The payments processor is heading back into private equity hands financed by $8.4bn of funded debt and a $1bn revolving credit facility, as reported by 9fin. A bond and loan package led by JP Morgan and Goldman Sachs is expected to take out the bridge financing and may be split between euros and dollars.
“The sponsor wants to see size, certainty and price, which is why you got [upwards of £1bn private credit deals] like Dechra,” said a direct lending source. “But then you see a large public-to-private deal like Software AG going the syndicated route and you look at the Western European Leveraged Loans Index’s comparatively attractive yield for TLB and you can see the argument for syndicated gets stronger.”
“Worldpay will be a barometer,” the source concluded.
Worldpay, if successful, will not be the only headwind for private credit hoping to participate in syndicated deals. The EU regulation on alternative investment funds, the AIFMD, is another. As 9fin reported earlier today, AIFMD proposals to cap leverage on loan-originating funds could hurt private credit funds participating in the syndicated market.
Not a problem for most direct lending funds which may only take one turn of extra leverage at a fund level, but could be a problem for those that play in the comparatively lower-priced syndicated markets. These funds, like Apollo or Park Square, may need an extra turn or two of leverage at fund level to at once take syndicated positions at 4% and continue to generate double digit returns for their investors. However, the proposed AIFMD cap runs as low as 150%.
Lender designation in the spotlight again
Lender designation, whereby private equity sponsors and their advisors appoint legal counsel for lenders, is due to face scrutiny from the International Organisation of Securities Commissions (IOSCO) in the coming weeks, 9fin has reported.
The international regulator has investigated the practice for several months, with support from national bodies like the Financial Conduct Authority (FCA), and will soon launch a consultation report.
However, the important point to consider is whether LPs will soon start asking questions of private credit fund managers. Are their deals safe from designation, or not? For if the sponsor chooses the lenders’ counsel, then there are fears over whether that counsel can adequately represent the lenders’ interests.

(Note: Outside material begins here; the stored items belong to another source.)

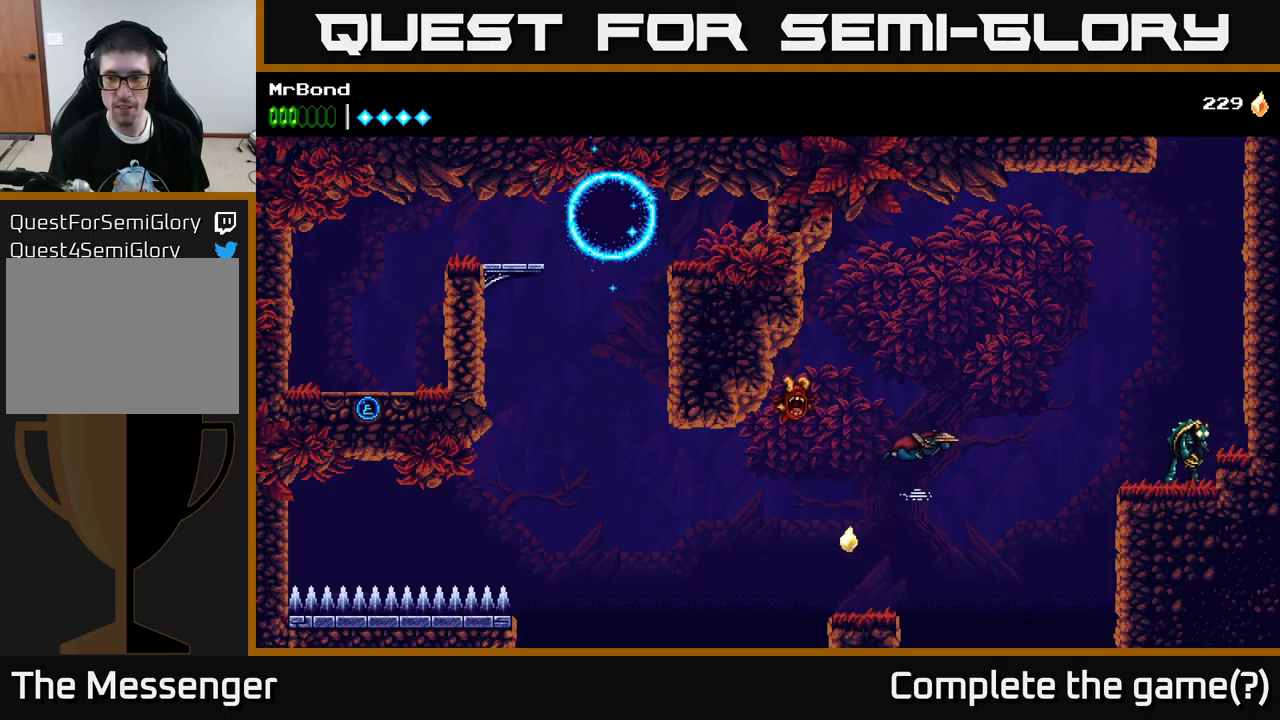
{"buttons": ["A", "DPAD_RIGHT"], "left_stick": "center", "right_stick": "center", "events": [[133, "B", "down"], [400, "B", "up"], [483, "A", "down"]]}
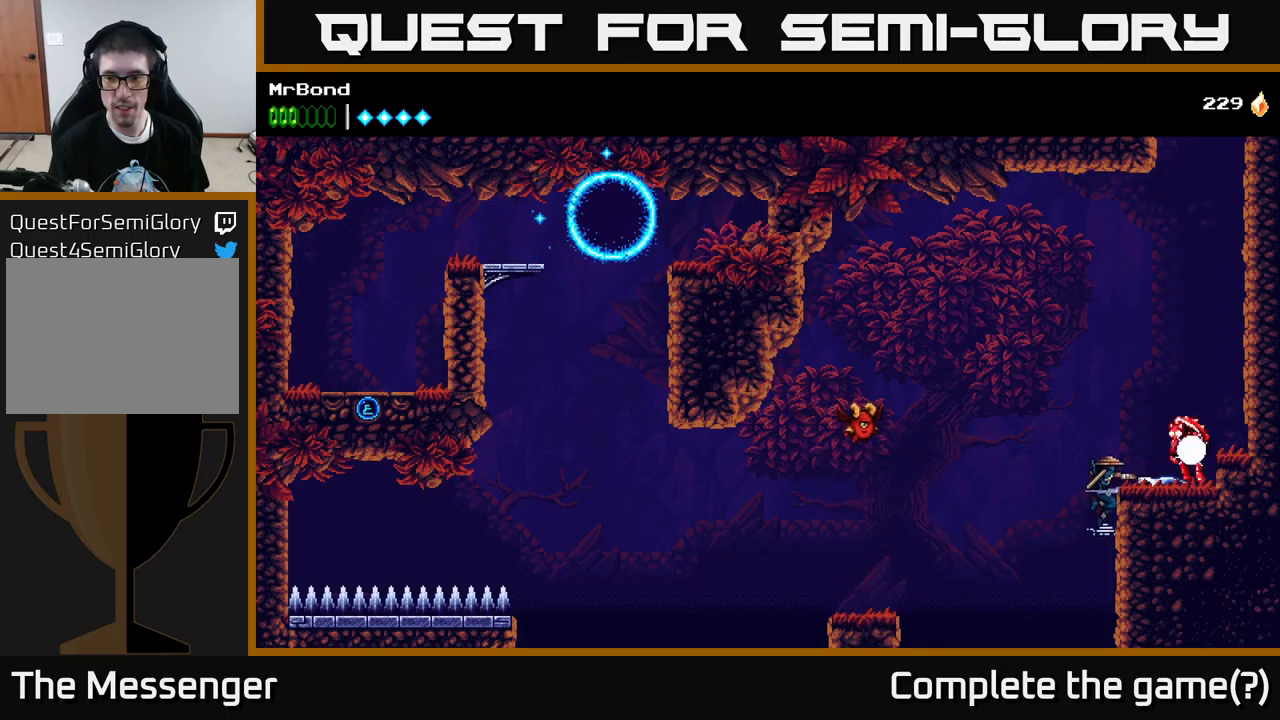
{"buttons": ["X"], "left_stick": "center", "right_stick": "center", "events": [[150, "A", "up"], [167, "X", "down"], [233, "DPAD_RIGHT", "up"], [317, "X", "up"], [467, "X", "down"]]}
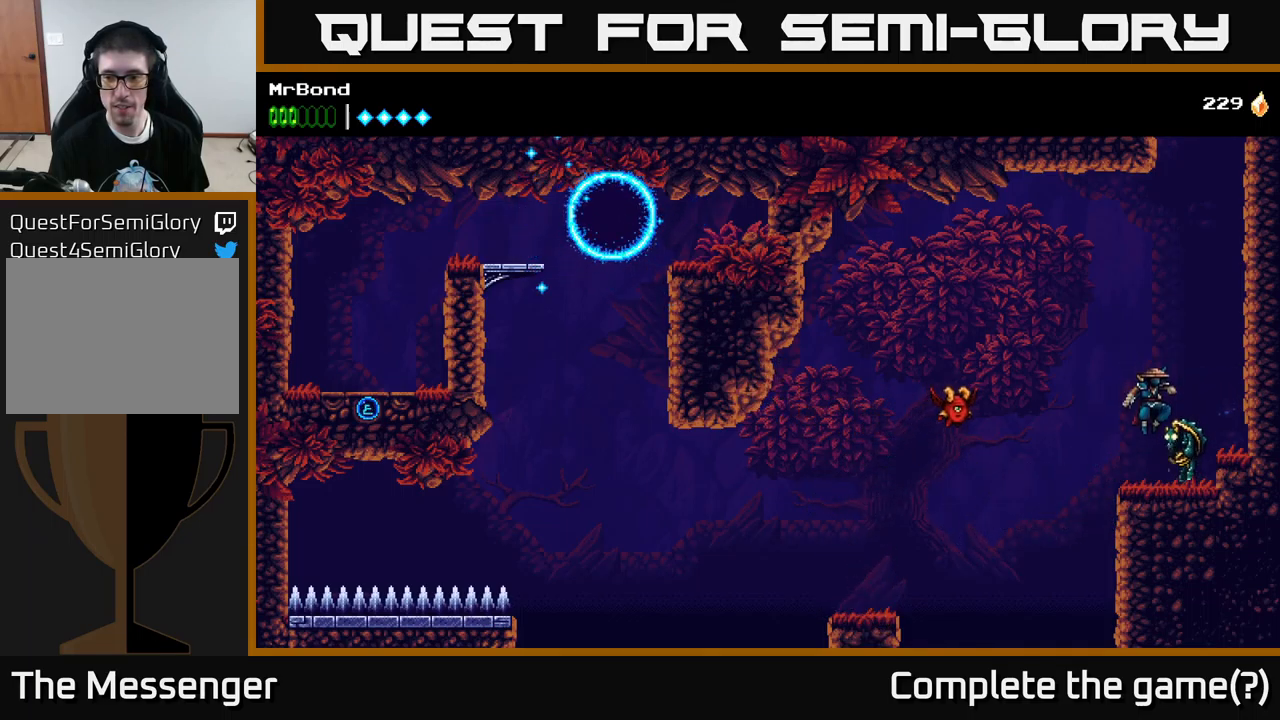
{"buttons": [], "left_stick": "center", "right_stick": "center", "events": [[133, "X", "up"], [250, "X", "down"], [383, "X", "up"]]}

Direct lenders speaking to 9fin said workarounds to lender designation included presenting a list of three law firms to the sponsor, from which the sponsor chooses one, or employing their own legal counsel for an ‘over-the-shoulder’ look.
Also this week…
The Bank of England has warned on UK companies’ vulnerability to higher interest rates — although the BoE claims that we’re not quite at the global financial crisis or Dotcom crash level yet.
“It would take a further upward shock to borrowing costs of over 200 basis points and 800 basis points respectively — on top of the increases already expected — to reach GFC and Dotcom shares of low interest coverage ratio (ICR) firms,” the bank said.

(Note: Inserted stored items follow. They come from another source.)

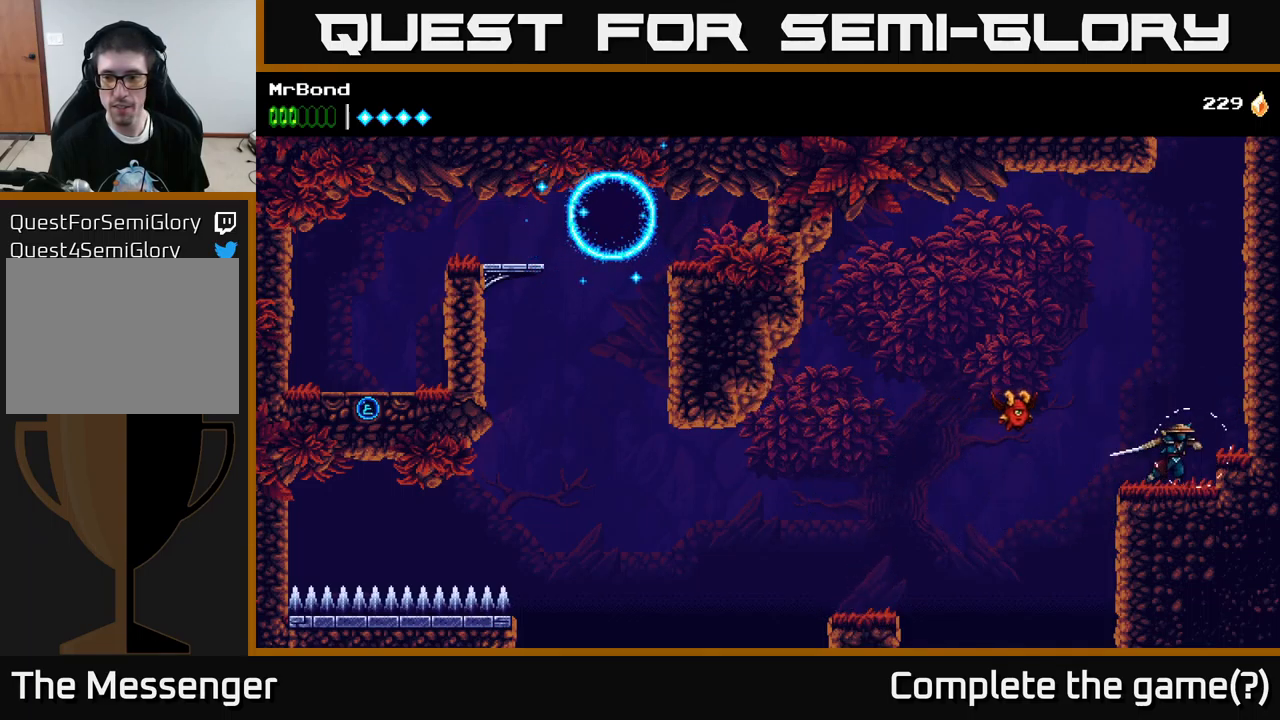
{"buttons": ["A", "DPAD_RIGHT"], "left_stick": "center", "right_stick": "center", "events": [[100, "DPAD_RIGHT", "down"], [167, "A", "down"], [317, "A", "up"], [383, "A", "down"]]}
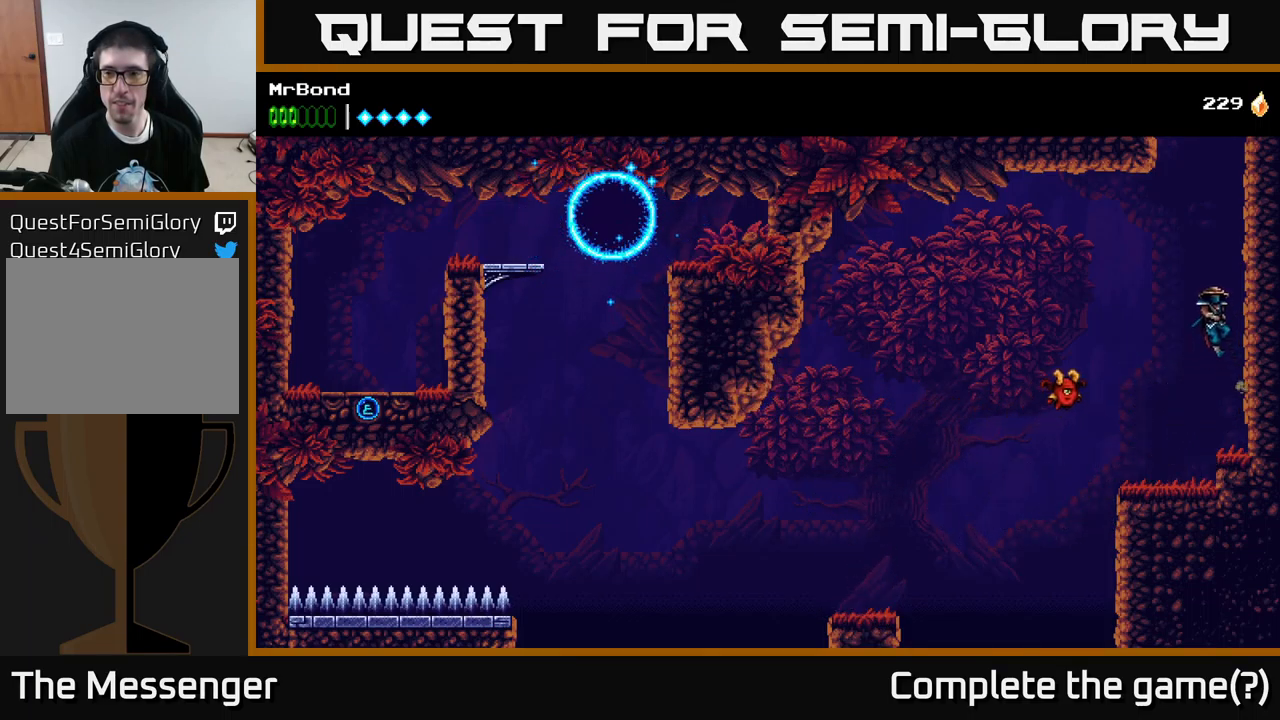
{"buttons": ["A", "DPAD_RIGHT"], "left_stick": "center", "right_stick": "center", "events": [[50, "A", "up"], [133, "A", "down"], [300, "A", "up"], [433, "A", "down"]]}
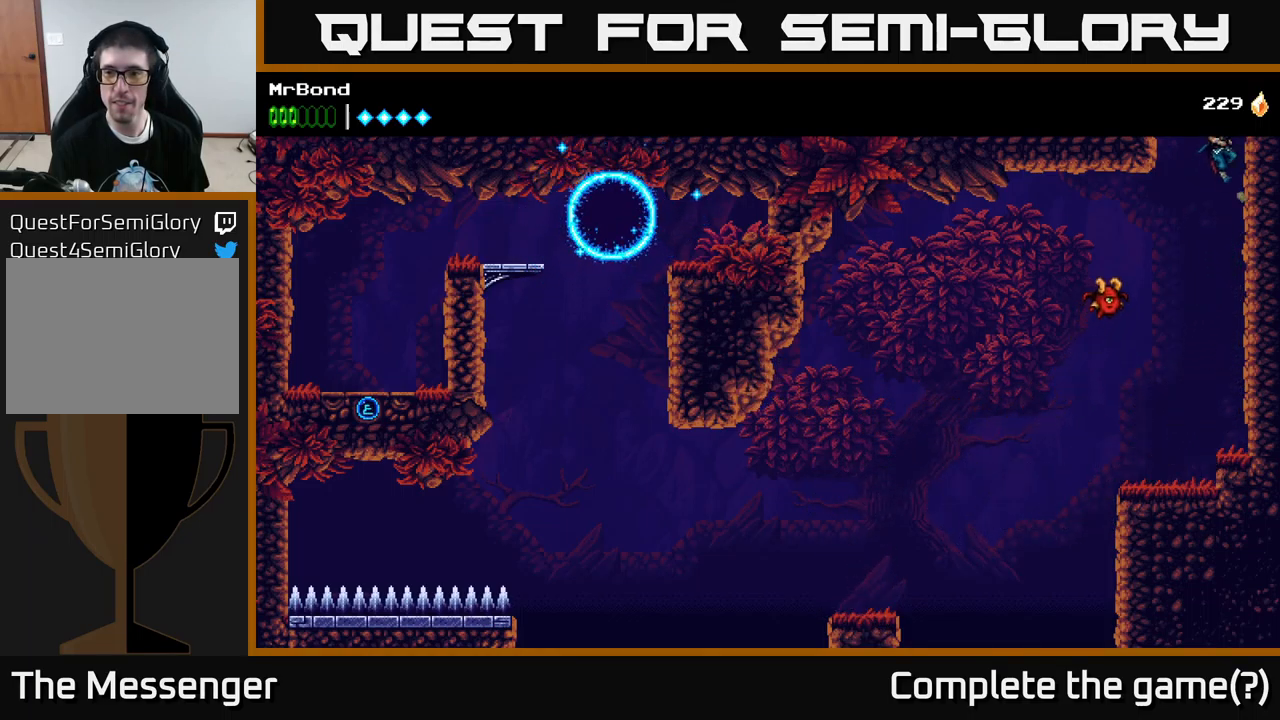
{"buttons": ["A", "DPAD_LEFT"], "left_stick": "center", "right_stick": "center", "events": [[167, "A", "up"], [317, "A", "down"], [433, "DPAD_RIGHT", "up"], [467, "DPAD_LEFT", "down"]]}
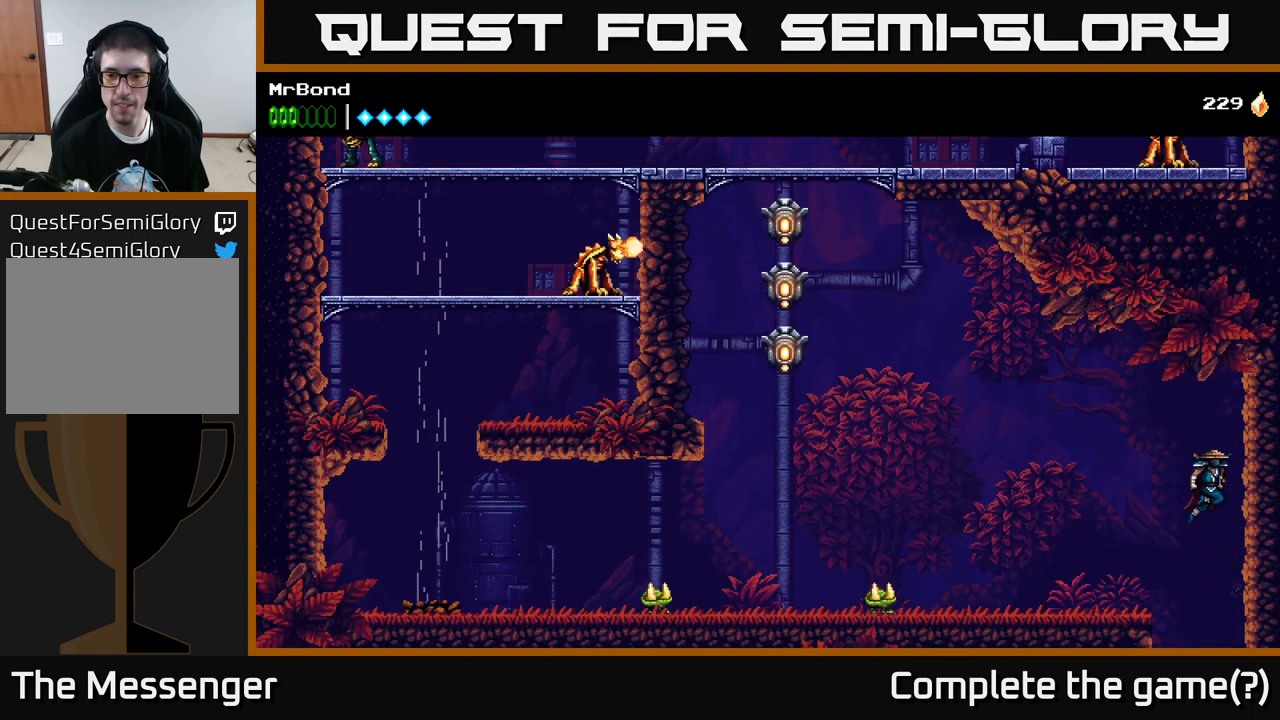
{"buttons": ["DPAD_LEFT"], "left_stick": "center", "right_stick": "center", "events": [[150, "A", "up"]]}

But, in better news, a private debt index by law firm Proskauer showed default rates dropping to 1.64% in the second quarter of 2023, after two consecutive quarters of increases.
Private credit fund Pemberton Asset Management is providing just over £100m of debt to support sponsor Carlyle’s acquisition of Evolution Funding. Based in the UK, Evolution Funding connects car dealers and auto finance providers with multiple lenders. Calculated off an EBITDA of over £25m, the leverage on the deal would be implied at around 4x, 9fin reported.
Epiris, which acquired Pure Cremation, a UK no-frills funeral service, is fending off private credit pitches to fund the acquisition, 9fin reported. The debt packages are as large as £80m, based off an EBITDA of between £15-20m. Unusually, the Epiris acquisition was carried out as an all-equity transaction.
And Rhone Capital and KPS are interested in sustainable barrier packaging business Ipackchem, with final offers due in September, 9fin reported. Ipackchem is up for sale only two years after US sponsor SK Capital bought the business in 2021. Goldman Sachs is mandated as M&A adviser on the deal, as previously reported by 9fin.